BEGIN Quoted passage
BASIC CONCEPTS

— When novelists claim they do not invent it, but hear voices and find stories in their head, they are neither joking nor crazy.

— When characters, narrators, or muses have minds of their own and occasionally take over, they are alternate personalities.

— Alternate personalities and memory gaps, but no significant distress or dysfunction, is a normal version of multiple personality.

— normal Multiple Personality Trait (MPT) (core of Multiple Identity Literary Theory), not clinical Multiple Personality Disorder (MPD)

— The normal version of multiple personality is an asset in fiction writing when some alternate personalities are storytellers.

— Multiple personality originates when imaginative children with normal brains have unassuaged trauma as victim or witness.

— Psychiatrists, whose standard mental status exam fails to ask about memory gaps, think they never see multiple personality.
END Quoted passage
What to work on -
• 1. Rewrite the entry in the basic concepts beginning "The normal version of multiple personality" more briefly, keeping its main facts.
• 2. Quote the basic concepts word for word, starting at "BASIC CONCEPTS" and ending at "Personality Disorder (MPD)".
BEGIN Data extract
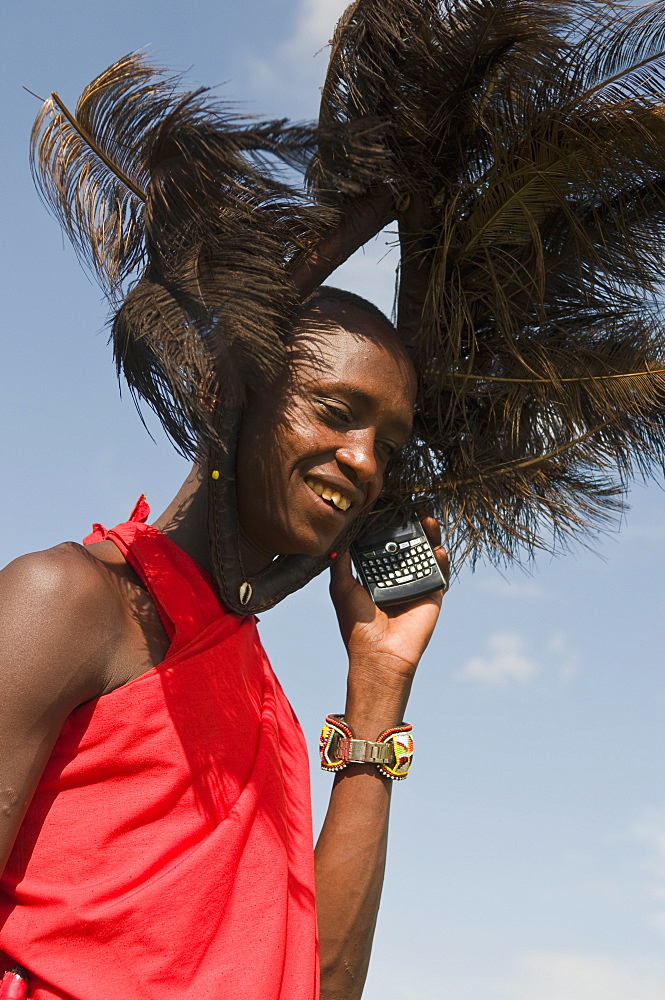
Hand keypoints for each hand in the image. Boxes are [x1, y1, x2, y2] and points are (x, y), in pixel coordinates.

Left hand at [329, 517, 449, 683]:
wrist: (379, 653)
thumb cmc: (357, 625)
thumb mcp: (341, 587)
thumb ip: (340, 562)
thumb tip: (337, 536)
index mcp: (376, 575)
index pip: (385, 545)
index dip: (388, 526)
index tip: (390, 507)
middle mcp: (397, 577)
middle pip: (408, 545)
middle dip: (412, 526)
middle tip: (415, 507)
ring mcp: (416, 585)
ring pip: (426, 554)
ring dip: (430, 535)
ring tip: (429, 519)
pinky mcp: (433, 595)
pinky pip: (440, 572)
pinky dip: (441, 558)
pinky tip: (438, 547)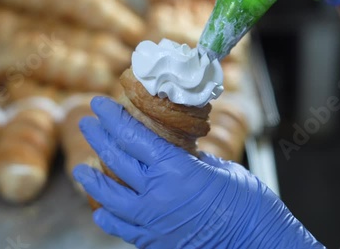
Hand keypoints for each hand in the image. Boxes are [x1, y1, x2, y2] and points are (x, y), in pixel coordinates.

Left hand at [73, 97, 323, 248]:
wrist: (259, 242)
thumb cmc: (247, 201)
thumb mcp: (216, 168)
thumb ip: (186, 160)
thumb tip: (170, 151)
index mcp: (174, 169)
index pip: (132, 136)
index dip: (112, 117)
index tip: (98, 103)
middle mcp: (156, 195)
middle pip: (115, 160)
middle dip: (98, 137)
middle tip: (86, 123)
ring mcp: (152, 222)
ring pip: (109, 197)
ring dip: (91, 180)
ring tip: (80, 168)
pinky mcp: (154, 242)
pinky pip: (121, 229)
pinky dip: (107, 217)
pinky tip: (99, 209)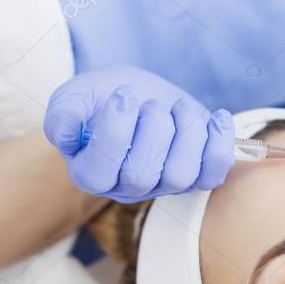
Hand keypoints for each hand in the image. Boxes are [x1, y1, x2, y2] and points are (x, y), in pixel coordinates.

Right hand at [43, 65, 234, 202]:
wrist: (141, 96)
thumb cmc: (103, 98)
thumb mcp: (75, 96)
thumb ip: (63, 115)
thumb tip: (67, 138)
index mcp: (91, 172)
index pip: (99, 172)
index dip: (114, 133)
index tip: (122, 97)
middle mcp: (128, 187)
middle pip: (142, 175)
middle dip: (152, 129)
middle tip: (151, 105)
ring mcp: (165, 185)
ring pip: (182, 175)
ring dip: (187, 132)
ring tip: (179, 108)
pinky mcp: (197, 175)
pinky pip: (215, 172)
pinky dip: (221, 143)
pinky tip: (216, 117)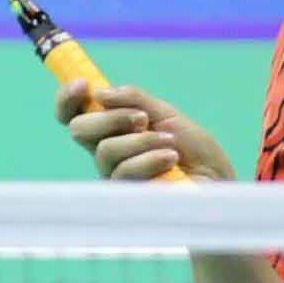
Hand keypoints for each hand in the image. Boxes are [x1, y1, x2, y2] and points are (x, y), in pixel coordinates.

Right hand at [55, 80, 236, 182]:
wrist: (216, 182)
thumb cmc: (193, 150)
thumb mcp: (165, 113)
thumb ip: (134, 99)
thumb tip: (99, 93)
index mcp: (113, 129)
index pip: (74, 114)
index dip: (67, 98)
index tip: (82, 84)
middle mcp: (107, 153)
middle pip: (79, 129)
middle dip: (112, 118)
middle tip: (143, 119)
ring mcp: (113, 177)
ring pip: (105, 150)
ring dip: (143, 141)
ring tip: (171, 144)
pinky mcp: (123, 198)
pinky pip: (123, 171)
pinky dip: (151, 158)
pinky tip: (171, 160)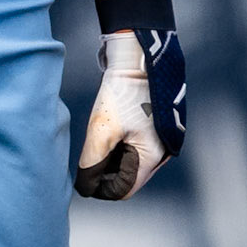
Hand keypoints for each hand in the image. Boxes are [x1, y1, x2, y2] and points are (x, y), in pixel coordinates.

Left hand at [75, 27, 185, 200]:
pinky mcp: (156, 129)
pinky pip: (136, 148)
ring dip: (112, 158)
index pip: (123, 189)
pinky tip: (109, 129)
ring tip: (99, 138)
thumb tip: (85, 186)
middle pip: (127, 177)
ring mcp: (161, 141)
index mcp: (152, 157)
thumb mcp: (102, 129)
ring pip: (131, 163)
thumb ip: (92, 162)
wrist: (140, 57)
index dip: (100, 186)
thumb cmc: (124, 91)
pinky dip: (120, 145)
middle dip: (105, 172)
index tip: (84, 172)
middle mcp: (162, 153)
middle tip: (89, 153)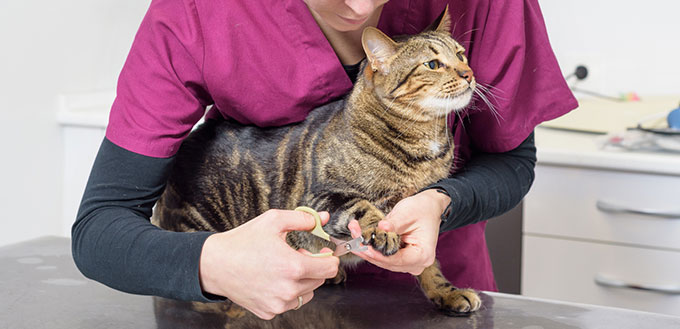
END Data extract
Outputs in order -
• 1. Normal multiple personality helps in writing fiction when some alternate personalities are storytellers.

• 2.
BASIC CONCEPTS

— When novelists claim they do not invent it, but hear voices and find stories in their head, they are neither joking nor crazy.

— When characters, narrators, or muses have minds of their own and occasionally take over, they are alternate personalities.

— Alternate personalities and memory gaps, but no significant distress or dysfunction, is a normal version of multiple personality.

— normal Multiple Personality Trait (MPT) (core of Multiple Identity Literary Theory), not clinical Multiple Personality Disorder (MPD)